Supplied records
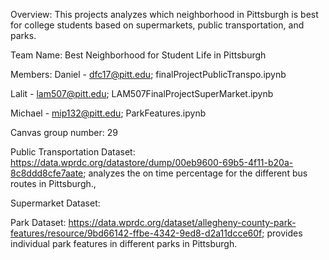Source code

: Overview: This projects analyzes which neighborhood in Pittsburgh is best for college students based on supermarkets, public transportation, and parks.

Team Name: Best Neighborhood for Student Life in Pittsburgh

Members: Daniel - dfc17@pitt.edu; finalProjectPublicTranspo.ipynb

Lalit - lam507@pitt.edu; LAM507FinalProjectSuperMarket.ipynb

Michael - mip132@pitt.edu; ParkFeatures.ipynb

Canvas group number: 29

Public Transportation Dataset: https://data.wprdc.org/datastore/dump/00eb9600-69b5-4f11-b20a-8c8ddd8cfe7aate; analyzes the on time percentage for the different bus routes in Pittsburgh.,

Supermarket Dataset: 

Park Dataset: https://data.wprdc.org/dataset/allegheny-county-park-features/resource/9bd66142-ffbe-4342-9ed8-d2a11dcce60f; provides individual park features in different parks in Pittsburgh.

Directions for this task
Transcribe the records above exactly, excluding every picture.

Exercise result
Source code

: Overview: This projects analyzes which neighborhood in Pittsburgh is best for college students based on supermarkets, public transportation, and parks.

Team Name: Best Neighborhood for Student Life in Pittsburgh

Members: Daniel - dfc17@pitt.edu; finalProjectPublicTranspo.ipynb

Lalit - lam507@pitt.edu; LAM507FinalProjectSuperMarket.ipynb

Michael - mip132@pitt.edu; ParkFeatures.ipynb

Canvas group number: 29

Public Transportation Dataset: https://data.wprdc.org/datastore/dump/00eb9600-69b5-4f11-b20a-8c8ddd8cfe7aate; analyzes the on time percentage for the different bus routes in Pittsburgh.,

Supermarket Dataset: 

Park Dataset: https://data.wprdc.org/dataset/allegheny-county-park-features/resource/9bd66142-ffbe-4342-9ed8-d2a11dcce60f; provides individual park features in different parks in Pittsburgh.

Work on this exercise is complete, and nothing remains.